Valuations Insights, July, 2010



Delaware Chancery Rules on Attempt to "Freeze Out" 15% Shareholder

In re Sunbelt Beverage Corp., 2010 WL 92519 (Del. Ch.) (Unpub.)
Jan. 5, 2010

The Delaware Chancery Court found the majority owners of a large, privately owned alcohol distributor (Sunbelt) authorized a merger to "freeze out" a 15% minority shareholder by using a process that was "anything but fair." A fairness opinion, obtained a week prior to the merger, was an "afterthought…pure window-dressing" to justify the majority's objective.

The majority tried to justify the buy-out price (approximately $46 per share) based on a stock repurchase agreement negotiated in 1994, the last transaction taking place in 1997—just weeks before the merger. But this overlooked the obvious: The formula pricing arrangement was more than three-years old by the time of the merger. The parties may have been sophisticated investors, but for reasons the court refused to speculate, they negotiated a price heavily dependent on book value, excluding goodwill and other intangibles. An expert for the minority shareholder also found the formula priced 12 comparable public companies at three times less than market value, the court emphasized. Thus it was no fair proxy for Sunbelt's value.

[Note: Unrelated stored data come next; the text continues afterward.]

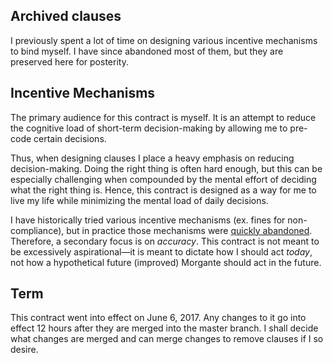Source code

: ## Archived clauses

I previously spent a lot of time on designing various incentive mechanisms to bind myself.
I have since abandoned most of them, but they are preserved here for posterity.

## Incentive Mechanisms

The primary audience for this contract is myself. It is an attempt to reduce the cognitive load of short-term decision-making by allowing me to pre-code certain decisions.

Thus, when designing clauses I place a heavy emphasis on reducing decision-making. Doing the right thing is often hard enough, but this can be especially challenging when compounded by the mental effort of deciding what the right thing is. Hence, this contract is designed as a way for me to live my life while minimizing the mental load of daily decisions.

I have historically tried various incentive mechanisms (ex. fines for non-compliance), but in practice those mechanisms were [quickly abandoned](https://github.com/morgante/contract/commit/2f417d53fbb7b4e3bf748cdb8955ba39e87ea441). Therefore, a secondary focus is on *accuracy*. This contract is not meant to be excessively aspirational—it is meant to dictate how I should act *today*, not how a hypothetical future (improved) Morgante should act in the future.

## Term

This contract went into effect on June 6, 2017. Any changes to it go into effect 12 hours after they are merged into the master branch. I shall decide what changes are merged and can merge changes to remove clauses if I so desire.
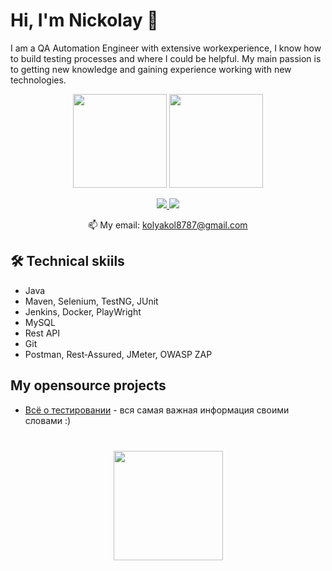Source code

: # Hi, I'm Nickolay 👋
I am a QA Automation Engineer with extensive workexperience, I know how to build testing processes and where I could be helpful. My main passion is to getting new knowledge and gaining experience working with new technologies.

<p align='center'>
   <a href="https://github-readme-stats.vercel.app/api?username=nick8787&show_icons=true&count_private=true"><img
           height=150
           src="https://github-readme-stats.vercel.app/api?username=nick8787&show_icons=true&count_private=true"/></a>
   <a href="https://github.com/romankh3/github-readme-stats"><img height=150
                                                                  src="https://github-readme-stats.vercel.app/api/top-langs/?username=nick8787&layout=compact"/></a>
</p>

<p align='center'>
   <a href="https://www.linkedin.com/in/romankh3/">
       <img src="https://img.shields.io/badge/linkedin-%230077B5.svg?&style=for-the-badge&logo=linkedin&logoColor=white"/>
   </a>
   <a href="https://t.me/nick8787" target = "_blank">
       <img src="https://img.shields.io/badge/Telegram-2CA5E0?style=for-the-badge&logo=telegram&logoColor=white"/>
   </a>
<p align='center'>
   📫 My email: <a href='mailto:kolyakol8787@gmail.com'>kolyakol8787@gmail.com</a>
</p>


## 🛠 Technical skiils
*   Java
*   Maven, Selenium, TestNG, JUnit
*   Jenkins, Docker, PlayWright
*   MySQL
*   Rest API
*   Git
*   Postman, Rest‑Assured, JMeter, OWASP ZAP

## My opensource projects

*   [Всё о тестировании](https://www.testing87.online/) - вся самая важная информация своими словами :)

<div align="center" style="margin: 40px 0">
   <a href="https://github.com/nick8787/github-profile-views-counter">
       <img width="175px" src="https://komarev.com/ghpvc/?username=nick8787&color=DE002D">
   </a>
</div>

Under a comparable transactions approach, the minority expert valued the company at over $104 per share, but the selected deals differed too much in size, pricing terms, and geographic location. They also took place in a private, "tightly controlled market," the court said, refusing to accept "personality-driven" transactions. To compensate for these admitted shortcomings, the minority expert applied the median multiples, but the court wouldn't accept this "Goldilocks" approach to market value. It also rejected an asset valuation by the majority's expert ($42 per share), because a large alcohol distributor derived far less of its value from its physical assets.

Court confirms preference for Discount Cash Flow analysis.

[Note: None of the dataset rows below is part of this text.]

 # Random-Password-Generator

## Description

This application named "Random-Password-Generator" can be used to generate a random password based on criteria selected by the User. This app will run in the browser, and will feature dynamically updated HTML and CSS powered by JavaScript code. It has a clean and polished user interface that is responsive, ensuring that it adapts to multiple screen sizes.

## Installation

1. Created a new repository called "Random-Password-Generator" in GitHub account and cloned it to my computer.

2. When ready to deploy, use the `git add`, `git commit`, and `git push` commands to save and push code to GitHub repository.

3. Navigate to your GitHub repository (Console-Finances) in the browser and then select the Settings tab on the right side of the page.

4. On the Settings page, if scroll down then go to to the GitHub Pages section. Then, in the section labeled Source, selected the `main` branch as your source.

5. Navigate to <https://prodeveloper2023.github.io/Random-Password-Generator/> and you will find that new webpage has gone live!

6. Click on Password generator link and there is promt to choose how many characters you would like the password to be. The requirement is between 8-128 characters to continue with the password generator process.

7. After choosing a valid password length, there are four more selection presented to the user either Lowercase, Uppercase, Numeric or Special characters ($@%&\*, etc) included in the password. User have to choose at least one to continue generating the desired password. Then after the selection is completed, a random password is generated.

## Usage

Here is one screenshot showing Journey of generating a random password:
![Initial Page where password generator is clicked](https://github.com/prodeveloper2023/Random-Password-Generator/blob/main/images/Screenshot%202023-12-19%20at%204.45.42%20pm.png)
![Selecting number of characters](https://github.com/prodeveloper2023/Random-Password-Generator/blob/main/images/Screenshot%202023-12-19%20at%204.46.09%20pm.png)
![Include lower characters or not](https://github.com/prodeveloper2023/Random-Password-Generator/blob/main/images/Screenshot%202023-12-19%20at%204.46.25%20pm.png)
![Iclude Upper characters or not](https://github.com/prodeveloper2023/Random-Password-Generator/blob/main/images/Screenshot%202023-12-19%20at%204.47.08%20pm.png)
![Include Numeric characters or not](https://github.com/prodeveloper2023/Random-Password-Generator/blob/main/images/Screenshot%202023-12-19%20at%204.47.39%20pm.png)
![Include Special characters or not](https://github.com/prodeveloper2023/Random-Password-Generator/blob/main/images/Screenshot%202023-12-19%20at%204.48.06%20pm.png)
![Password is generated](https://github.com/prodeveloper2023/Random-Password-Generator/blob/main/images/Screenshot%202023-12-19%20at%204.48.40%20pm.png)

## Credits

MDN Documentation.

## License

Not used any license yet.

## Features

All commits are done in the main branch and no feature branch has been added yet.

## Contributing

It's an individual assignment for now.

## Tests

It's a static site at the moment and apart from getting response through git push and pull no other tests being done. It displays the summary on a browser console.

The majority's expert used a discounted cash flow (DCF) analysis to price the company at approximately $36 per share. Using essentially the same financial inputs, adjusted for alleged overstatements, the minority's expert calculated a $114 per-share value under a DCF. In particular, he applied a smaller size premium and declined to use any company-specific risk premium.

After a lengthy discussion of the "circular logic" inherent in the determination of a size premium, the court adopted the minority expert's number, because he relied more on the strict selection criteria in the Ibbotson's data source. It also rejected a company-specific risk premium, because the majority expert failed to supply "rigorous, quantitative" support. Interestingly, in a rare agreement between experts, the minority expert adjusted his value to account for the company's conversion to an S Corp following the merger, but this violated a fundamental principle of Delaware appraisal law, the court found, which precludes an oppressed shareholder from claiming any expectations or accomplishment of the merger.

The court ultimately adopted the minority's unadjusted DCF value of $114 per share. In so doing, it rejected the minority shareholder's alternative requested for rescission and compensatory damages, asking the court to carve out approximately 15% of Sunbelt's distribution portfolios at the time of the merger. But this would involve another problematic valuation exercise, fraught with uncertainty. "Simply put, Sunbelt and its business portfolio are too complex to unscramble," the court said, in finding its statutory appraisal had fully and fairly compensated the minority shareholder for her holdings.